Biografiearbeit und Orientierungshilfen
Ein biografiebezogenes Gespräch kann helfen, die Unruhe zu mindern. So kann an schöne Erinnerungen mit der Mutter angeknüpft werden („Erzählen Sie mir, was Sie mit Ihrer Mutter gerne gemacht haben“), um die Bewohnerin emotional abzuholen. Vertraute Gegenstände oder Fotos der Mutter auf dem Nachttisch können Geborgenheit vermitteln. Klare Orientierungshilfen – wie gut lesbare Schilder oder persönliche Gegenstände – fördern zusätzlich das Sicherheitsgefühl.
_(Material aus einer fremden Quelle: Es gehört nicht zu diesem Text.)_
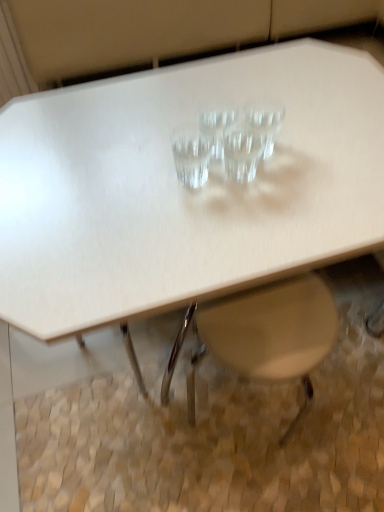
This screenshot has height=512, width=384. Find the location of `free space to the right of transparent glass martini at center, which is the 2th martini glass from right to left`. free space to the right of transparent glass martini at center, which is the 2th martini glass from right to left is located at coordinates (323, 164).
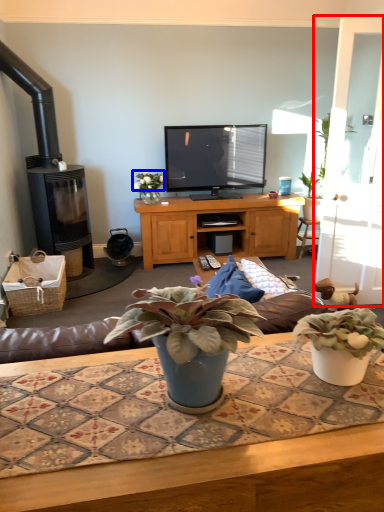
Question: Which object is further to the camera taking this photo, glass door (highlighted by a red box) or flower (highlighted by a blue box)?

Choices:
 (A) glass door
 (B) flower

Answer: (B)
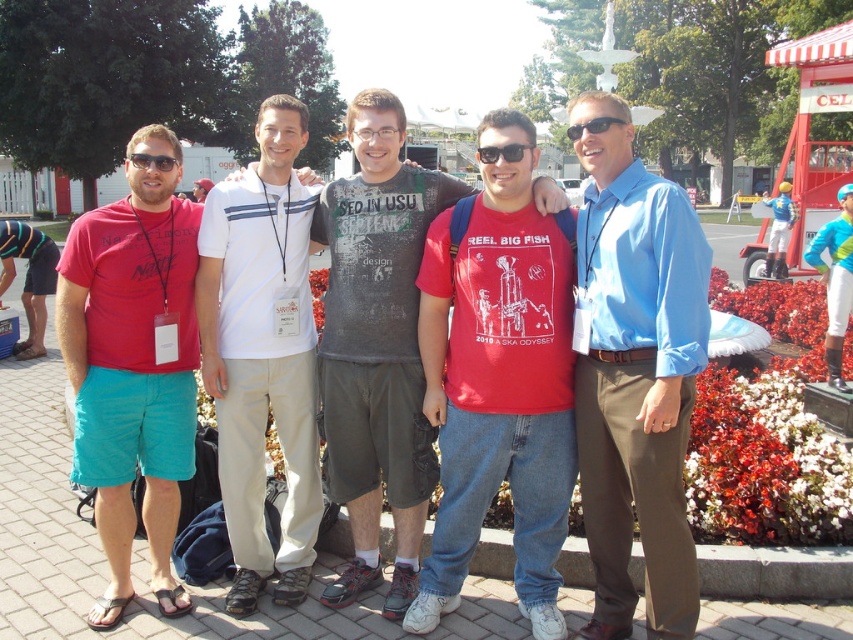
Question: Which point is closer to the camera?

Choices:
 (A) (624, 406)
 (B) (80, 435)

Answer: (A)

Question: Among these objects, which one is nearest to the camera?

Choices:
 (A) red cotton t-shirt at center
 (B) white cotton polo shirt at center
 (C) black plastic sunglasses at center
 (D) blue smooth shirt at center

Answer: (D)

Question: Considering the relative positions of matte red t-shirt at left and matte black sunglasses at left in the image provided, where is matte red t-shirt at left located with respect to matte black sunglasses at left?

Choices:
 (A) below
 (B) above

Answer: (A)

Question: From the image, what is the correct spatial relationship of red cotton t-shirt at center in relation to matte red t-shirt at left?

Choices:
 (A) above
 (B) below

Answer: (A)

Question: Is red cotton t-shirt at center positioned behind matte red t-shirt at left?

Choices:
 (A) no
 (B) yes

Answer: (A)

Question: Which of the following is the closest to the observer?

Choices:
 (A) [x=292, y=602]
 (B) [x=97, y=234]
 (C) [x=618, y=468]

Answer: (C)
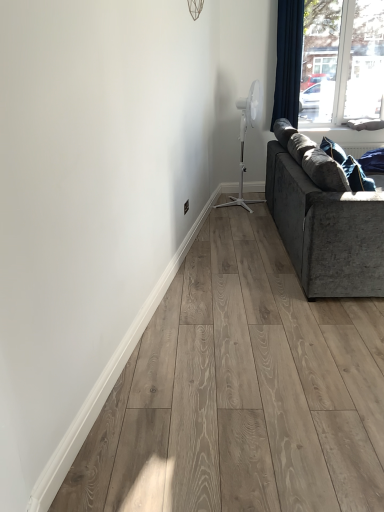
Question: From a real-world perspective, does transparent glass window at upper right stand above dark blue fabric curtain at upper right?

Choices:
 (A) yes
 (B) no

Answer: (A)

Question: Is dark blue fabric curtain at upper right at the back of transparent glass window at upper right?

Choices:
 (A) yes
 (B) no

Answer: (B)

Question: From the image's perspective, is transparent glass window at upper right under dark blue fabric curtain at upper right?

Choices:
 (A) no
 (B) yes

Answer: (A)

Question: From the image's perspective, is transparent glass window at upper right located above dark blue fabric curtain at upper right?

Choices:
 (A) no
 (B) yes

Answer: (B)

Question: Does transparent glass window at upper right touch dark blue fabric curtain at upper right?

Choices:
 (A) no
 (B) yes

Answer: (A)

Question: Can you confirm if transparent glass window at upper right is positioned to the right of dark blue fabric curtain at upper right?

Choices:
 (A) yes
 (B) no

Answer: (A)

Question: Is transparent glass window at upper right behind white plastic fan at upper right?

Choices:
 (A) yes
 (B) no

Answer: (A)

Question: Is white plastic fan at upper right at the back of transparent glass window at upper right?

Choices:
 (A) no
 (B) yes

Answer: (A)

Question: Is transparent glass window at upper right oriented towards white plastic fan at upper right?

Choices:
 (A) yes
 (B) no

Answer: (B)

Question: From a real-world perspective, is transparent glass window at upper right positioned over white plastic fan at upper right based on gravity?

Choices:
 (A) no
 (B) yes

Answer: (B)

Question: Considering the relative positions of transparent glass window at upper right and white plastic fan at upper right in the image provided, is transparent glass window at upper right to the right of white plastic fan at upper right from the viewer's perspective?

Choices:
 (A) yes
 (B) no

Answer: (A)

Question: Is transparent glass window at upper right next to white plastic fan at upper right?

Choices:
 (A) yes
 (B) no

Answer: (B)

Question: Are white plastic fan at upper right and velvet grey couch at right far apart?

Choices:
 (A) no
 (B) yes

Answer: (B)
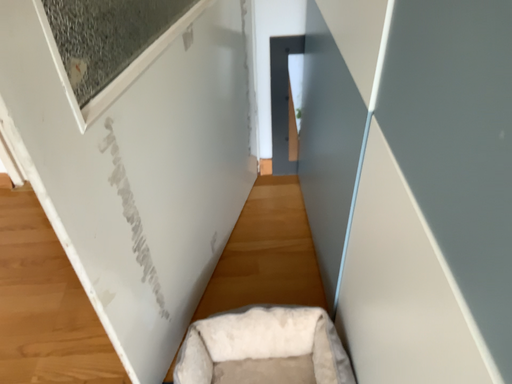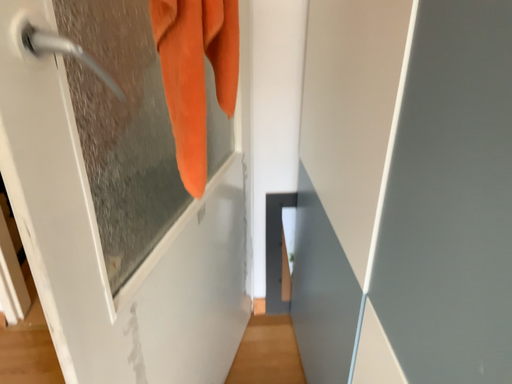
Question: How did the camera likely rotate when shooting the video?

Choices:
 (A) rotated downward
 (B) rotated upward

Answer: (B)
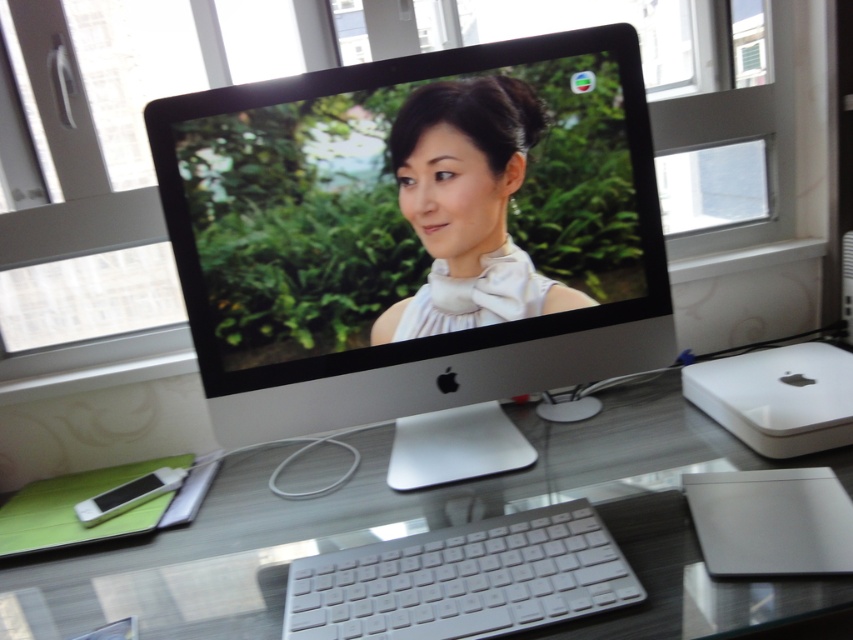
You are a delivery person who needs to place a fragile package on the desk without obstructing the view of the iMac monitor. The package will be placed at point (432, 529). Will the package be on a transparent surface?

Yes, the package will be placed on the transparent glass desk at center, so it won

You are setting up a new computer desk and want to place a mouse between the silver metallic computer monitor at center and the white plastic keyboard at center. If the mouse requires 3 inches of space, will there be enough room?

The silver metallic computer monitor at center is 11.63 inches from the white plastic keyboard at center, so placing a mouse requiring 3 inches of space between them would be sufficient as there is ample space available.

You are standing in front of the workspace and want to reach both points on the desk. Which point, point (619, 122) or point (445, 572), is closer to you?

Point (619, 122) is closer to you because it is further to the viewer than point (445, 572).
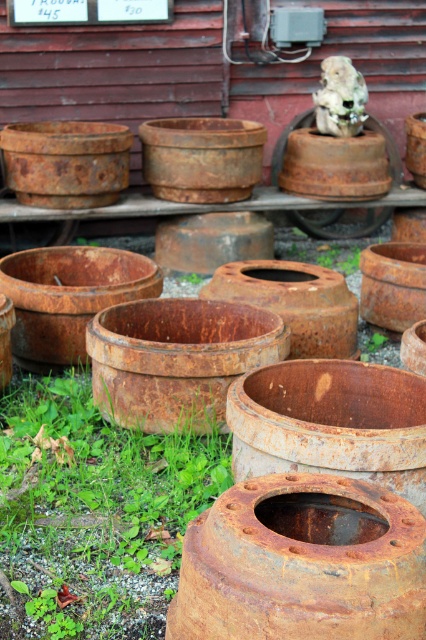
Does green grass at lower left lie in front of rusty metal tire at center?

Yes.

Who is more distant from viewer, (155, 609) or (293, 212)?

The point (293, 212) is behind.

What do you see at coordinates (97, 508) in the screenshot? I see `green grass at lower left` at bounding box center [97, 508].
Strukturen, Rituale und Aktivierung
Ein strukturierter Tagesablauf und feste Rituale geben Halt. Tageszeitgemäße Begrüßungen, wiederkehrende Aktivitäten sowie die Einbindung gewohnter Rituale (z.B. gemeinsames Kaffeetrinken) schaffen Verlässlichkeit. Kurze Aktivierungsangebote, wie die 10-Minuten-Aktivierung mit biografisch relevanten Gegenständen, können die Konzentration fördern und das emotionale Gleichgewicht stabilisieren.
Umgang mit Aggressionen
Zeigt die Bewohnerin aggressive Abwehr, sollte nicht widersprochen oder diskutiert werden. Stattdessen hilft es, Distanz zu wahren und die Situation zu entschärfen („Ich sehe, Sie sind gerade sehr aufgebracht, ich bleibe in der Nähe und komme gleich wieder“). Nach einer kurzen Pause kann erneut versucht werden, beruhigend zu wirken. Wichtig ist, die aggressive Reaktion nicht persönlich zu nehmen, sondern als Ausdruck von Überforderung und Angst zu interpretieren.
Einbindung von Bezugspersonen
Falls möglich, können Angehörige oder vertraute Bezugspersonen in die Betreuung einbezogen werden. Dies gibt zusätzliche Sicherheit und kann das emotionale Wohlbefinden der Bewohnerin stärken.